La « baisse du coût des connexions consécutif à la mise en place de nouvelles infrastructures va sans doute ramener un certain nombre de services vers l'information en ligne ». Les deux supports ne seront plus concurrents mais complémentaires. L'enrichissement de l'information et des possibilités des réseaux et machines autorisera la transmission de l'information et de sa structure, mais aussi de son apparence graphique : ASCII et fac-similé ne seront plus incompatibles. La normalisation devra progresser rapidement. Les contenus des bases de données s'enrichiront, grâce aux possibilités du multimédia. Du côté des utilisateurs, l'articulation entre usage de l'information et poste de travail sera beaucoup plus étroite et se développera massivement. Leur utilisation dans le travail en groupe se développera. La mise à jour de l'information devra être beaucoup plus rapide.

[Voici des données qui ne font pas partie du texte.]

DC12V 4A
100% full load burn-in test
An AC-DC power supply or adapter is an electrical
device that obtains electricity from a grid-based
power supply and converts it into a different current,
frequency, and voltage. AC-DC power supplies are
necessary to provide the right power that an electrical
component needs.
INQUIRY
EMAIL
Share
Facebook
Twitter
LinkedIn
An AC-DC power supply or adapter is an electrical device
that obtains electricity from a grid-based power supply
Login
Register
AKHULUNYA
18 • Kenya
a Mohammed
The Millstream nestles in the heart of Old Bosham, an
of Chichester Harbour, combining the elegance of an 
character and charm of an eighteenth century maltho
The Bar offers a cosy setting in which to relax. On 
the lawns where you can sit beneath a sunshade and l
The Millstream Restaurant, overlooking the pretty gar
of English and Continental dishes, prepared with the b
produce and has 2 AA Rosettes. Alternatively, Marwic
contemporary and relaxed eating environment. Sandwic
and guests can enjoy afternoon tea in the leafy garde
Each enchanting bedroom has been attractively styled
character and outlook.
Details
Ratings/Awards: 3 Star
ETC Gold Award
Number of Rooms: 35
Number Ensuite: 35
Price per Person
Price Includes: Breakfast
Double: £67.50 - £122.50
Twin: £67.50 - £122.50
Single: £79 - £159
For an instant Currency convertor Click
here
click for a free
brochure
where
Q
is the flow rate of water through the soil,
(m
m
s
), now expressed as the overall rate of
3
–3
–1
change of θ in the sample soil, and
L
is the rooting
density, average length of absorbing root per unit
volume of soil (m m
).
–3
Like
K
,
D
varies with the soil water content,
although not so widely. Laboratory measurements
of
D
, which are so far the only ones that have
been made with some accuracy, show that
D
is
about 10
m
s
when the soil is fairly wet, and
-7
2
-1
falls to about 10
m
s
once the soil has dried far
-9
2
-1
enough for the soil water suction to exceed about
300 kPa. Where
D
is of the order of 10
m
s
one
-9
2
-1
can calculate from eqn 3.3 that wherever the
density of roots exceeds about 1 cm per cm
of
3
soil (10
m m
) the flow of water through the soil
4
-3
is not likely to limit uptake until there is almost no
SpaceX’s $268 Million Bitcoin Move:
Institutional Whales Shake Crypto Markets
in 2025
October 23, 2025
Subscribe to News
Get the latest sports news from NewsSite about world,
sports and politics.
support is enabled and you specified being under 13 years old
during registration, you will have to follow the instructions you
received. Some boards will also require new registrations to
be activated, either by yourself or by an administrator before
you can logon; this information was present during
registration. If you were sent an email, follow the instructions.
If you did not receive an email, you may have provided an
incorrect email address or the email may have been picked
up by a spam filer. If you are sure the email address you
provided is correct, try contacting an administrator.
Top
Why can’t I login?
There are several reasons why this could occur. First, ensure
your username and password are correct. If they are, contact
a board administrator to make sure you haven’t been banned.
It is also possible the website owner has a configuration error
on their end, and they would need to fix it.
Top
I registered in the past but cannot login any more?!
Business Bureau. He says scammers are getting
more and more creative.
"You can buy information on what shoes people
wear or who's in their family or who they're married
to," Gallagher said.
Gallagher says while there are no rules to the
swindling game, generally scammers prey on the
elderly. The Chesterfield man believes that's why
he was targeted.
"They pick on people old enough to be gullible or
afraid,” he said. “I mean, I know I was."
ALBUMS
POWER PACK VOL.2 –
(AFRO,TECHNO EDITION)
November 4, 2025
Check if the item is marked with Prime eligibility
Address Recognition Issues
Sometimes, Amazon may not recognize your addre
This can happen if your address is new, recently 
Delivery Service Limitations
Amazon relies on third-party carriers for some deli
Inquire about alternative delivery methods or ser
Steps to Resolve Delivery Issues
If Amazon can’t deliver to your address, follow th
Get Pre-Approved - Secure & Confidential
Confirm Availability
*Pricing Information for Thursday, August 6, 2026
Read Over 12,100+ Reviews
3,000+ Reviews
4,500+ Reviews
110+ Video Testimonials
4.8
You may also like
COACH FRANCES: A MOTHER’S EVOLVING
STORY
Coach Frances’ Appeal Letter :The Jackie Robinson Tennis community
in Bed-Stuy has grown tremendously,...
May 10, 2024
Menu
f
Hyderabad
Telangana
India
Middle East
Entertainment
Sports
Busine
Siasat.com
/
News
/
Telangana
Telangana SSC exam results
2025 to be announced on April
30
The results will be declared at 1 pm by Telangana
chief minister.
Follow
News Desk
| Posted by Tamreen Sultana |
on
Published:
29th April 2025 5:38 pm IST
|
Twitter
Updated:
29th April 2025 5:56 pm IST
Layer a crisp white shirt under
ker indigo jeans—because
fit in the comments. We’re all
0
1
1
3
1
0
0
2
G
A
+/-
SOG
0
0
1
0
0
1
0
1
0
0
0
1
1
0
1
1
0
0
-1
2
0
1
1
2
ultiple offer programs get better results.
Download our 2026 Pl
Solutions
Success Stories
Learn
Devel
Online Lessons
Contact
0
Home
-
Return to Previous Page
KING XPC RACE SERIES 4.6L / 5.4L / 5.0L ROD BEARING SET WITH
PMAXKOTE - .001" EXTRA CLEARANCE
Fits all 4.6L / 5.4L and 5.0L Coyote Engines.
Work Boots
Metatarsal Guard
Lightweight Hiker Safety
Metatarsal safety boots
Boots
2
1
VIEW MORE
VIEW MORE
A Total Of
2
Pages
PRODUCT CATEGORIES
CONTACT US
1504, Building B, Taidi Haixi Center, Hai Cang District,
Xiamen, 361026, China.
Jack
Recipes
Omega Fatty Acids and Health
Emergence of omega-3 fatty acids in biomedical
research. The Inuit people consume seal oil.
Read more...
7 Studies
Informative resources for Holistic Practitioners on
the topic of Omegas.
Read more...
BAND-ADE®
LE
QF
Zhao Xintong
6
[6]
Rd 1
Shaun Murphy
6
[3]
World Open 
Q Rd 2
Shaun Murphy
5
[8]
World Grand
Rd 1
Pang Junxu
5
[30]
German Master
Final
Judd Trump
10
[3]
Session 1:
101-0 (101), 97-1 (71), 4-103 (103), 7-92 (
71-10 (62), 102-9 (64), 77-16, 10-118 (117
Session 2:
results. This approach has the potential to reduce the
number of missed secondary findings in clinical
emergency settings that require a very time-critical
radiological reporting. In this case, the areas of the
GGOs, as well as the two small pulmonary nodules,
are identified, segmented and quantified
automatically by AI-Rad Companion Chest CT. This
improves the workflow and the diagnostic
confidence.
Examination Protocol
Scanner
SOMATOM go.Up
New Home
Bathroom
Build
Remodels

Deux types d'acteurs vont jouer un rôle important : les grandes sociétés de logiciels, parce qu'elles auront la maîtrise des accès ; les sociétés qui fabriqueront des logiciels verticaux et qui seront des lieux de passage et de médiation pour la définition des applications.
L'information européenne
Où en sont les programmes IMPACT de la Communauté européenne ? IMPACT 1 (1989-1991) avait comme but principal de soutenir l'offre de bases de données et d'aider la production européenne dans un marché largement dominé par les Etats-Unis. IMPACT 2, qui court sur 1991-1995, dispose d'un budget de 64 millions d'Ecus. Ses objectifs sont d'aider au renforcement d'un marché important d'information électronique, de soutenir le marché européen, d'identifier des points forts et des points faibles, de stimuler la compétitivité, de soutenir particulièrement les petites et moyennes entreprises et les régions les moins favorisées, d'exploiter les résultats des programmes nationaux et communautaires. Pour cela, IMPACT 2 cherchera à mieux connaître et comprendre le marché ; à améliorer la convivialité et à promouvoir une culture de l'information ; à développer des projets pilotes. Pour mettre en œuvre ces programmes, la Communauté a, dans chacun des pays membres, des correspondants, « partenaires nationaux de sensibilisation ». Les PNS français sont Olivier Thiébeauld (ADBS) et François Libmann (GFII).
Le multimédia
Dominique Cotte et Pierre Brouste ont engagé sur le multimédia une réflexion précieuse. Chacun des supports qui composent ledit multimédia était en effet régi, lorqu'ils étaient dissociés, par des logiques techniques, économiques, culturelles, d'usage distinctes. « Chacun pour des raisons différentes, les éditeurs, les firmes informatiques, les entreprises de l'audiovisuel et du spectacle, pour ne citer qu'eux, sont intéressés par le multimédia ». Qui va dominer dans ce concours ? Sur le plan des usages et de la technique, la proposition/écran est ici déterminante. On peut penser que le multimédia sera « le support privilégié de l'image et du son », bien qu'il ait virtuellement à sa disposition toutes les possibilités d'un accès infini à des textes. D'où certains paradoxes. Pour les auteurs, l'hypertexte et ses possibilités de « navigation » ne sont pas en soi une panacée et correspondent davantage aux besoins du grand public qu'à ceux des chercheurs : l'hypertexte ne résoud pas, sur le fond, « la question inhérente à tout balisage de corpus : soit ce balisage emprunte à un langage particulier et alors on retrouve les problèmes bien connus en matière d'interrogation de banques de données ou de corpus documentaires ; soit ce balisage est laissé entièrement libre et on retrouve les problèmes de bruit, de redondance ». De telles réflexions, à la croisée des disciplines, se devraient d'être poursuivies, afin que ce ne soit pas, une fois de plus, l'offre qui structure et conditionne les usages, mais que les découvertes et avancées technologiques soient mises en œuvre pour répondre à des besoins réels.